In the forum thread below about growing riccia on driftwood, what did 150EH tie their riccia to?

* start DOCUMENT *

# Growing a riccia mat on a large drift wood.



## tetra73 (Aug 2, 2011)

I have a 12" tall driftwood leaning against toward the back of the tank. Right now, I have some brownish looking Java moss on it. I want to replace it with some riccia. I understand that riccia would only grow upward and it would not necessary warp around the driftwood. The riccia would eventually get thicker. Would the core of the riccia mat begin to melt because it will not receive as much light? Or I would have to trim the riccia regularly to ensure it wouldn't get too thick? I have 2 portions of 6"x6" riccia mat flowing on the water surface right now.


----------



## Dave Allen (Aug 5, 2011)

Riccia mats really want to float, so I recommend trimming it periodically. Also, the middle of the mat can turn a bit yellowish brown if its too thick. Unlike java moss, riccia won't attach directly to the wood. You will need to tie it on with some thread. You could also try growing it on the java moss. I have had that happen in my tank accidentally.


----------



## 150EH (Dec 6, 2004)

Yes you must tie the Riccia on, and trim it so light gets into the base but even then it will eventually get too thin and you will have to redo the Riccia, it does not grow any roots. I alway kept floating pods of Riccia on the surface but it is too messy for some. It might make the driftwood float, I had mine tied to a rock or flat pieces of slate.
















Before and after


----------



## ChadRamsey (Nov 3, 2011)

wow 150, thats nice. great idea


----------



## tetra73 (Aug 2, 2011)

* end DOCUMENT *
* start DATASET SECTION *

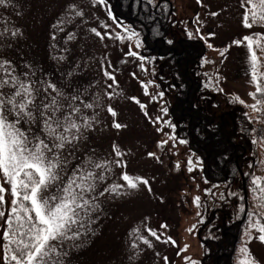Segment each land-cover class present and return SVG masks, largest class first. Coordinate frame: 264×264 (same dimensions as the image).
<instances>
[{"label":"rangeland","instance_id":"1","mask_svg":"<svg viewBox=\"0 0 264 264\" xmlns=\"http://www.w3.org/2000/svg\"><path fill=\"white\" fill-rule=\"evenodd\" d=\"M148 1L153 4L159 0ZM169 1L173 10L166 38L193 37L205 47L204 54L191 68V76L198 82L195 103L211 112L241 109L244 104L256 103L250 95L257 87L251 77L250 56L255 51L257 79L259 75L264 78V37L260 38V47L254 44L251 50L246 42L243 46L232 43L244 36L264 33V26L259 23L252 28L242 23L246 9L251 8L247 0L244 7L241 0ZM108 9L107 2L101 5L94 0H7L5 5H0V60L10 61L21 78L27 72L32 80H50L67 94L82 93L88 102L93 96L99 97V107L94 109L96 120L92 128L81 130L74 156L116 159L113 153V144H116L124 153L121 159L126 168L114 165L107 183L124 184L119 179L121 171L148 180L147 186L143 183L135 189L125 186L118 193L99 197V208L91 214L92 222L78 239L63 243L67 252L64 264H191V261L211 264L209 259H204L206 244L221 231H227L225 227L233 221L238 222L239 230L236 241H232L231 264H241L244 257L240 249L245 245L256 264H264V242L257 238L260 233L250 228L257 219L261 221L254 214L264 209L251 198L250 210L245 211L246 194H243V203L234 183H209L203 179L198 155L186 143L179 142L184 140L181 129L169 113L178 87L177 80L168 71L169 64L164 56L146 49L138 29L128 19L114 13L122 25H130L139 33L140 48L135 47L134 41L101 38L92 32L93 28L101 33L122 32L109 17ZM77 11L83 15H76ZM248 15L252 23L251 12ZM13 32L16 34L12 35ZM130 44L132 50L148 59L140 61L127 56ZM105 69L115 75L116 84L112 89L106 87L113 81L104 75ZM141 81L153 82L148 86L151 95L145 94ZM109 91L116 95L109 98L106 94ZM159 92L164 93L162 98L157 96ZM131 97H136L146 108L141 109ZM108 105L117 112L115 118L108 113ZM164 107L168 109L166 115L161 111ZM86 113L91 116L93 110ZM156 117L175 127L153 123ZM114 120L126 127L116 129ZM160 127L163 132L157 130ZM38 130L39 122L32 127L33 132ZM173 135L175 139H169ZM161 140L169 142L158 146ZM189 157L195 166L191 172L188 171ZM69 161V169L78 162L73 157ZM261 161H264V140L257 143V162ZM105 186L100 185V189ZM197 196L199 206L194 202ZM2 210L6 216L10 214L9 205ZM3 225L0 220V264H8L3 259L2 246L6 243L3 233L7 230ZM193 225L196 226L193 231H187ZM149 228L157 232L159 240L150 235ZM141 237H146L150 244H145ZM169 237L175 244L168 241Z\"/></svg>","mask_w":264,"mask_h":264},{"label":"snow or ice","instance_id":"2","mask_svg":"<svg viewBox=\"0 0 264 264\" xmlns=\"http://www.w3.org/2000/svg\"><path fill=\"white\" fill-rule=\"evenodd\" d=\"M6 2L7 0H0V5H5ZM94 3L104 5L106 0H94ZM247 4L251 5V8L246 9L242 18L244 26L252 28L257 23L264 26V0H255V2L247 0ZM241 6L244 7V0H241ZM70 7L75 8L74 5ZM248 12H251L252 23H249ZM76 15L82 16L83 13L77 11ZM108 15L117 27L122 28V32L101 33L95 28L91 31L101 38L108 36L122 42L134 41L135 47L140 48L139 33L130 25H122L111 12L110 7ZM212 15H218V13H212ZM15 34V32L12 33V35ZM261 37H264V33L244 36L232 43L243 46L246 42L247 48L251 50L254 44L260 47ZM166 42L173 43L171 40ZM126 55L136 57L140 61L148 59L141 56L138 51L132 50L131 44ZM257 60L255 51H252L251 77L252 81L257 83L256 91L250 93L253 98L257 96V93L264 95V87L257 80ZM140 67L147 71L143 64ZM104 75L113 81L106 86L112 89L113 84H116L115 75L107 69ZM22 76L23 78L16 74L10 61L0 60V220L7 228L3 233L6 241L2 246L3 259L8 264H64L63 257L67 255V252L63 249V243L78 239L86 225L92 222L91 214L99 208V197L104 196L105 193H118L125 186L131 189L137 188L140 183L147 186L148 180L121 171L119 179L124 181V184L115 181L111 184L107 183L114 165L121 169L126 168V163L121 159L124 153L116 144H113L116 159H94L91 155L80 159L74 156L75 143L82 136L81 130L92 128L96 120L94 109L99 107L98 96H93L91 102H88L82 98V93L67 94L50 80H32L27 72ZM141 83L145 94L151 95L148 92V86L153 82L141 81ZM5 88L9 91L5 92ZM106 94L109 98L116 95L112 91ZM157 96L162 98L164 93L159 92ZM156 98L152 97L153 100ZM130 99L139 104L141 109L146 108V105L136 97ZM240 103L244 101L241 100ZM261 104H264V100L257 99L256 103L250 107L260 110L258 105ZM86 110H93V114L87 115ZM107 111L112 117L117 116V112L111 105L107 106ZM161 111L166 115L168 109L164 107ZM145 115L147 116V112ZM10 116L12 119H9ZM37 122H39V130L33 132L32 127ZM157 122L175 127L169 121H163L162 117H156L153 123ZM113 126L116 129L126 127L115 120ZM157 130L163 132L162 127ZM165 135L168 134L165 133ZM169 139L174 140L175 136H169ZM168 142V140H161L158 146L166 145ZM179 142L187 143L185 140ZM148 155L155 156V153ZM69 157L78 161L71 169L68 168ZM188 165V171L191 172L195 167L191 157H189ZM176 167L179 168V163ZM259 179L257 177V180ZM102 184L106 186L101 190ZM7 196L11 199H6ZM194 202L199 206L200 197H195ZM5 205H9L10 214L7 216L2 210ZM197 215L200 214L197 213ZM254 215L264 218V212ZM195 227L193 225L187 231L192 232ZM250 228L256 229L260 233L257 238L264 242V224L257 219L250 224ZM147 231L152 237L160 239L156 231L150 228ZM141 239L145 244H150L146 237ZM168 241L175 244L171 237ZM133 247L136 245L133 244ZM240 252L244 257L241 264H256L246 245L240 249ZM165 260H167L166 257ZM191 264L196 262L191 261Z\"/></svg>","mask_w":264,"mask_h":264},{"label":"trees","instance_id":"3","mask_svg":"<svg viewBox=\"0 0 264 264\" xmlns=\"http://www.w3.org/2000/svg\"><path fill=\"white\" fill-rule=\"evenodd\" d=\"M106 2L112 13L128 19L138 29L143 45L150 53L164 56L169 64L168 71L178 82L169 113L181 129L187 147L198 155L203 179L209 183H234L242 195L243 203V194H246L245 211L250 210L251 198L263 210L264 161L257 162V143L258 140H264V104L258 105L260 110L253 109L249 104H244L241 109H222L218 112L201 109L195 103L198 82L192 78L191 68L204 54L205 47L201 40L193 37L172 39V44L166 42L169 40L166 38L169 16L173 10L171 2ZM257 80L264 87L261 75ZM255 99L264 100V95L257 93ZM257 177L260 179L257 180ZM261 221L264 224V218ZM236 223L231 222L225 227L227 231H221L216 239H210L211 243L206 244V261L209 259L211 264H231L233 243L239 230Z\"/></svg>","mask_w":264,"mask_h":264}]
</instances>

* end DATASET SECTION *

TASK RESULT:
A rock or flat pieces of slate.